Was that necessary? Some sort of pre-existing grudge, maybe?
The
Phoenix Hawk paid for its gratuitous cheap shot by absorbing a salvo from the
Dervish, which had apparently finally decided to get involved in the fight, and the Red
Centurion was approaching fast. The
Hawk pilot fired his jump jets… and the holo froze, the
Phoenix Hawk hanging suspended in mid air.
“The exercise is over,” Lobenhofer barked. “Everyone out of the pods, now!” The more senior instructor’s Teutonic features had turned an incandescent shade of pink below his graying blond crew cut. Kit trailed behind him as he stomped down the stairs from the control room to the simulator hall floor where the seven cadets were standing around the pods, shifting uneasily on their feet in shorts, T-shirts, and cooling vests. Some shot accusatory looks at each other, but one - the
Phoenix Hawk pilot - stared straight ahead, his face an unreadable mask. Kit recognized him as one of the more hostile faces at the start of her classroom lecture a few days before.
“Tanner!” Lobenhofer shouted. The
Phoenix Hawk pilot’s face flinched just a hair and Kit gathered Tanner was the cadet’s name. “We have things to discuss. Everyone else, out! We’ll try to pull some lessons out of this shit show later.” Six of the cadets filed out of the hall, leaving Tanner, Lobenhofer, and Kit standing in silence.
When the older instructor finally spoke it was in a low rumble. “Do you want to tell me what the hell I just saw?”
“I don’t know what you mean, sir.”
“You know exactly what I mean!” Lobenhofer roared. “Why did you fire into Stepnik’s cockpit when he was already out of the fight?”
“It was only a simulation,” Tanner replied, then added through gritted teeth: “Sir.”
“Maybe you’ve misunderstood the point of these simulations,” Lobenhofer growled. “You train the way you fight!” Kit thought she saw Tanner’s lip quirk in a hint of a sneer as Lobenhofer recited the ancient military maxim. “You don’t shoot a MechWarrior once his ‘Mech is disabled or he’s given himself up!”
“Why not?” Tanner screamed back in Lobenhofer’s face loud enough that Kit recoiled in surprise, but she was more startled by the look on the cadet’s face. Where before there had been only sullen indifference, there was now rage, a wildness in the eyes. “You want me to treat these mock battles like the real thing? In a real fight, why should someone who was trying to kill you five seconds before get a pass just because he wasn’t good enough to get the job done? Why should he get to say ‘You got me, I’m done’ and then walk away still breathing?”
Lobenhofer absorbed the cadet’s tirade without flinching, but he was turning a deeper shade of purple.
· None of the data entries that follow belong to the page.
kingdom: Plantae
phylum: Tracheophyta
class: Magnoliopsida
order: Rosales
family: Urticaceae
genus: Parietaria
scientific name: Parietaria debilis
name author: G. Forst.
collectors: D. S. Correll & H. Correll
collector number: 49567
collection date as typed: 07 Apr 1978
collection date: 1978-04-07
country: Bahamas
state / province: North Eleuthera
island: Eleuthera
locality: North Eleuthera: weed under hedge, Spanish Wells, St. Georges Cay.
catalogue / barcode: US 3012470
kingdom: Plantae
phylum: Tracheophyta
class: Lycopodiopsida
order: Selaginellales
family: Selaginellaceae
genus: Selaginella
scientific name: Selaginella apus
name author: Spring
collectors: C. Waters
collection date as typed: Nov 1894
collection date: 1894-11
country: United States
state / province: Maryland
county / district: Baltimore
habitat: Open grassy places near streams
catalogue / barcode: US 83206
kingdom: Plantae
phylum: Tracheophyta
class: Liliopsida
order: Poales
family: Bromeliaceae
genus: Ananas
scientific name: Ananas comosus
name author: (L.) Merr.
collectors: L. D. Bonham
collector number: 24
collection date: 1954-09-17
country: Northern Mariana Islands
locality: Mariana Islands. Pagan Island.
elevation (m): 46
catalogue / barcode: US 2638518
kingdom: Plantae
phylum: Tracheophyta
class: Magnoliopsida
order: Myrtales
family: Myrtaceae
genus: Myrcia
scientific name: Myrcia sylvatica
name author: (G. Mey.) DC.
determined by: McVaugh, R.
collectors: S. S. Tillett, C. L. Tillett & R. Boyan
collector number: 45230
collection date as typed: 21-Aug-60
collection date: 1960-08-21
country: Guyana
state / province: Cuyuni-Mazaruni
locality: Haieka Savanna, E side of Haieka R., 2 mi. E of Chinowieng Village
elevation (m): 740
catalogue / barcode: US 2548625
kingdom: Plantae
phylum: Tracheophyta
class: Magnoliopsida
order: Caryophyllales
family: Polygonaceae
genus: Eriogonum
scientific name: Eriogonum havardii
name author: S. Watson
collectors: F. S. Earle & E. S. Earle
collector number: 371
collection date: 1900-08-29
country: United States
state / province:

Kit was startled again when Tanner suddenly pointed a finger at her. “We all listened to her tell us that the idea of knightly, honorable combat is a bunch of bullshit!”
Lobenhofer’s head swiveled on his thick neck in Kit’s direction, as if the senior instructor had suddenly remembered she was there, and he and the cadet stared at her. She swallowed. “There may not be knights in armor, but there’s still right and wrong,” she managed. “And if you were the one on the losing side, in the knocked out ‘Mech… you wouldn’t want it to happen to you.”
Tanner sneered. “Well, I guess I’ll just have to make sure I’m not on the losing side.” Without waiting for a response from her or Lobenhofer, he stalked out of the hall.